A deterioração do cenário macroeconômico no Brasil desde a última avaliação feita pela XP em dezembro de 2023 impulsionou a revisão das expectativas para a B3. Com o mercado de capitais enfrentando desafios crescentes, os analistas da XP ajustaram suas estimativas, principalmente o volume médio de negociações diárias (ADTV), que é um indicador fundamental de atividade para a bolsa.
Os analistas Bernardo Guttman, Matheus Guimarães e Rafael Nobre apontaram que, mesmo com a resiliência apresentada pela B3 em trimestres anteriores, o desempenho do ADTV, que caiu cerca de 9% no primeiro semestre de 2024 em comparação ao mesmo período de 2023, é um sinal de alerta. Esse declínio sugere que o nível elevado de atividade no mercado de capitais pode não ser sustentado no restante do ano.
A revisão da XP reflete uma visão mais cautelosa sobre a B3 em meio a um cenário macroeconômico mais frágil. Desde o início de 2024, a economia brasileira tem mostrado sinais de desaceleração, o que tem impactado diretamente o volume de transações na bolsa. A diminuição do ADTV é particularmente preocupante, já que essa métrica é essencial para a saúde financeira da B3, e sua queda pode indicar dificuldades futuras na manutenção dos níveis de receita.
Além disso, a XP enfatiza que, embora os segmentos de derivativos e renda fixa da B3 tenham apresentado resultados mais robustos recentemente, esses setores ainda representam uma pequena parte da receita total da companhia, cerca de 15%. Portanto, apesar de sua performance positiva, eles não têm peso suficiente para compensar as dificuldades enfrentadas em outros segmentos do negócio.
Mesmo com as adversidades, a B3 tem mostrado resiliência através da diversificação de suas operações. A introdução de novos produtos, como BDRs (Brazilian Depositary Receipts), ETFs (Exchange Traded Funds), derivativos e futuros de criptoativos, tem proporcionado um certo grau de flexibilidade ao negócio. Esses produtos, embora inovadores, não foram suficientes para contrabalançar completamente o impacto negativo do cenário macroeconômico adverso.
Os analistas da XP observam que essas adições ao portfólio da B3 fornecem uma camada adicional de segurança e diversificação, especialmente em tempos difíceis. No entanto, essas iniciativas, por mais importantes que sejam, ainda não têm o peso necessário para transformar significativamente o panorama geral, que permanece desafiador.
Por outro lado, há aspectos positivos que merecem destaque. Os custos associados à aquisição de empresas como Neoway e Neurotech, realizadas pela B3, estão começando a diminuir, em parte devido à lucratividade crescente dessas companhias. Esse fator é visto como um alívio, considerando os altos investimentos que foram feitos.

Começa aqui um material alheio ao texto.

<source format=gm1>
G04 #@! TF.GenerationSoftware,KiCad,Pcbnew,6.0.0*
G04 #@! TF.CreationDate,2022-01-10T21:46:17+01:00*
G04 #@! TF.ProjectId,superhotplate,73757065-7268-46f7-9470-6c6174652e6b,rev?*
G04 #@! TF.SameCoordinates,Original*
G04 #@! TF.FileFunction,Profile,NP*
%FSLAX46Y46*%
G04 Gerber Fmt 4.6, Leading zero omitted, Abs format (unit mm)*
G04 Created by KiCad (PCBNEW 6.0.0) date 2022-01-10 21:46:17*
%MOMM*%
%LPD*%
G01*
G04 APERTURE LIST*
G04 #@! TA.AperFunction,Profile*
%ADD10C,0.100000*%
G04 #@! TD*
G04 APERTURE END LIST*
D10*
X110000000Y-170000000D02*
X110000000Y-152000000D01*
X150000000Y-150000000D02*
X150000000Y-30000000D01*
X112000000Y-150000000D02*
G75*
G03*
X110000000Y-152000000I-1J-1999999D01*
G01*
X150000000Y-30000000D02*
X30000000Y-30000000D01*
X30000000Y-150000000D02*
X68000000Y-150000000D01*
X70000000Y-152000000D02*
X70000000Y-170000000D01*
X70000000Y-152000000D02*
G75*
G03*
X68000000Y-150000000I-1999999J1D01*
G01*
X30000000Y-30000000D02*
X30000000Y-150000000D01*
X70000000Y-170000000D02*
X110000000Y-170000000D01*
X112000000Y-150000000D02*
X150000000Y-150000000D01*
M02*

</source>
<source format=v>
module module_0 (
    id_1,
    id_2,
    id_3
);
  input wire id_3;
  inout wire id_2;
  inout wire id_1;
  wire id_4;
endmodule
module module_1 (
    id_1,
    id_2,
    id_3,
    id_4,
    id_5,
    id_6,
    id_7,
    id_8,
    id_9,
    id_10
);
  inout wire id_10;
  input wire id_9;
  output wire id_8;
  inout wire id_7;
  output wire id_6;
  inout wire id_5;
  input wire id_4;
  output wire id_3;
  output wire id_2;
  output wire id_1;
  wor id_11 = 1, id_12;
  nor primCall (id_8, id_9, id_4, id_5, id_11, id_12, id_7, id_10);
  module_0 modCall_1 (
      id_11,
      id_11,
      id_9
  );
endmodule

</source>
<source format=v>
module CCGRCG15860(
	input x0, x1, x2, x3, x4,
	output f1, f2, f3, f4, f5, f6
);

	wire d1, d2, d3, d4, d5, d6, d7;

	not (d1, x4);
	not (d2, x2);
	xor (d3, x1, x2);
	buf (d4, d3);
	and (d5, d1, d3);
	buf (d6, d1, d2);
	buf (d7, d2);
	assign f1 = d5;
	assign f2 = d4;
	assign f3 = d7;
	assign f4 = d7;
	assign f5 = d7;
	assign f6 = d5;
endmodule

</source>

A XP também projeta um alto rendimento de um dígito para o final de 2025, o que sugere que a B3 poderá continuar a gerar valor para os acionistas, apesar dos desafios macroeconômicos. A taxa de pagamento esperada de 110% também é uma indicação de que a empresa está comprometida em manter uma política de distribuição de lucros robusta, mesmo em um ambiente de incertezas.

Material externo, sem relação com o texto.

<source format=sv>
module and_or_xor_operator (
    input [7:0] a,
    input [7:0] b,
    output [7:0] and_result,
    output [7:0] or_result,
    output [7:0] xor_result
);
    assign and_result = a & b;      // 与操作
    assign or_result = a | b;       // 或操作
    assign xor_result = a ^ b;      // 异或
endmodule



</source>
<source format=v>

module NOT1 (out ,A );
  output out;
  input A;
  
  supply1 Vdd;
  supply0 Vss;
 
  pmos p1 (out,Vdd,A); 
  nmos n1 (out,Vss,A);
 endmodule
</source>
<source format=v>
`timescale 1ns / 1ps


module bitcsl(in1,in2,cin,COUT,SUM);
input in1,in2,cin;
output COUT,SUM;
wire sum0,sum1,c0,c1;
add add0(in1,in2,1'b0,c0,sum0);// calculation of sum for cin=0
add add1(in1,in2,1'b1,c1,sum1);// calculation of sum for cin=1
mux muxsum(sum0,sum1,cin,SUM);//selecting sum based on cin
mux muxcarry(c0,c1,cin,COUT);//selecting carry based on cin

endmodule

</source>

Um fator de risco significativo apontado pela XP é a possível entrada de novos concorrentes no mercado. A ATG/Mubadala, que planeja lançar uma nova bolsa de valores no Rio de Janeiro, é vista como uma potencial ameaça à posição dominante da B3. Além disso, outros players, como CSD e CERC, também estão na mira como possíveis concorrentes que podem alterar a dinâmica do mercado.

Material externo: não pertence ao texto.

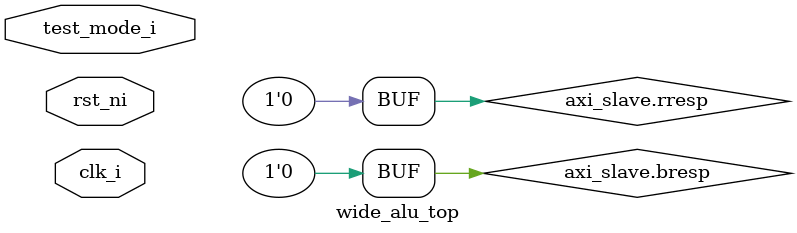
<source format=sv>
module wide_alu_top #(
    parameter int unsigned AXI_ADDR_WIDTH = 32,
    localparam int unsigned AXI_DATA_WIDTH = 32,
    parameter int unsigned AXI_ID_WIDTH = -1,
    parameter int unsigned AXI_USER_WIDTH = -1
)(
    input wire clk_i,
    input wire rst_ni,
    input wire test_mode_i,

    // AXI Slave Interface
    AXI_BUS.Slave axi_slave
);

    // Internal signals
    logic [255:0] data_in, data_out;
    logic [AXI_ADDR_WIDTH-1:0] axi_addr;
    logic axi_write, axi_read;
    logic axi_valid, axi_ready;

    // Instantiate wide_alu IP
    wide_alu u_wide_alu (
        .clk_i(clk_i),
        .rst_ni(rst_ni),
        .data_in(data_in),
        .data_out(data_out)
    );

    // AXI Slave Interface Logic
    // This logic will handle the AXI transactions and communicate with the wide_alu IP

    // AXI Write Operation
    always_ff @(posedge clk_i or negedge rst_ni) begin
        if (!rst_ni) begin
            axi_ready <= 1'b0;
            // Reset signals
        end else begin
            if (axi_slave.awvalid && !axi_ready) begin
                axi_addr <= axi_slave.awaddr;
                axi_ready <= 1'b1;
            end
            if (axi_slave.wvalid && axi_ready) begin
                data_in <= axi_slave.wdata;
                axi_write <= 1'b1;
            end else begin
                axi_write <= 1'b0;
            end
            if (axi_slave.bready && axi_write) begin
                axi_ready <= 1'b0;
            end
        end
    end

    // AXI Read Operation
    always_ff @(posedge clk_i or negedge rst_ni) begin
        if (!rst_ni) begin
            axi_ready <= 1'b0;
            // Reset signals
        end else begin
            if (axi_slave.arvalid && !axi_ready) begin
                axi_addr <= axi_slave.araddr;
                axi_ready <= 1'b1;
            end
            if (axi_ready) begin
                data_out <= u_wide_alu.data_out;
                axi_read <= 1'b1;
            end else begin
                axi_read <= 1'b0;
            end
            if (axi_slave.rready && axi_read) begin
                axi_ready <= 1'b0;
            end
        end
    end

    // AXI Slave Response
    assign axi_slave.awready = axi_ready;
    assign axi_slave.wready = axi_ready;
    assign axi_slave.bresp = 2'b00; // OKAY response
    assign axi_slave.bvalid = axi_write;
    assign axi_slave.arready = axi_ready;
    assign axi_slave.rdata = data_out;
    assign axi_slave.rresp = 2'b00; // OKAY response
    assign axi_slave.rvalid = axi_read;

endmodule


</source>
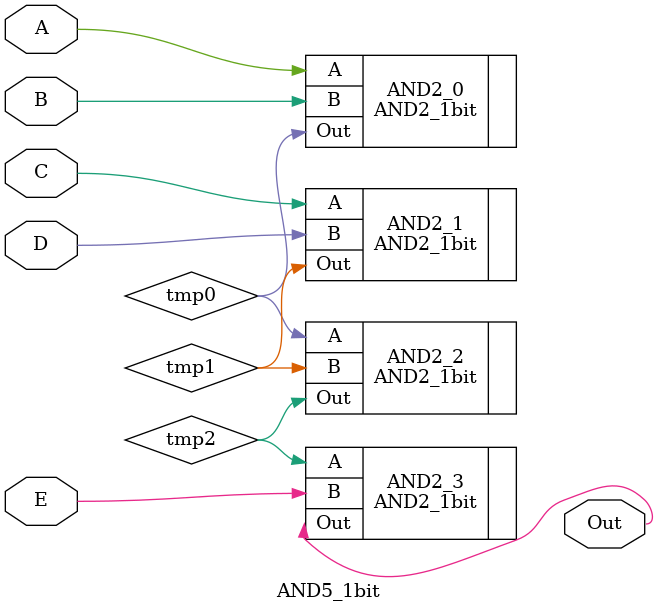
<source format=v>
`timescale 1ns/1ns

module AND5_1bit(A, B, C, D, E, Out);

input A, B, C, D, E;
output Out;

wire tmp0, tmp1, tmp2;

AND2_1bit AND2_0(.A(A), .B(B), .Out(tmp0));
AND2_1bit AND2_1(.A(C), .B(D), .Out(tmp1));
AND2_1bit AND2_2(.A(tmp0), .B(tmp1), .Out(tmp2));
AND2_1bit AND2_3(.A(tmp2), .B(E), .Out(Out));

endmodule


</source>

A presença desses novos participantes pode aumentar a pressão competitiva sobre a B3, exigindo que a empresa continue a inovar e a buscar novas formas de manter sua liderança no mercado. A XP, ao destacar esses riscos, sugere que os investidores devem estar atentos às mudanças no cenário competitivo, que podem impactar a B3 de maneiras ainda imprevisíveis.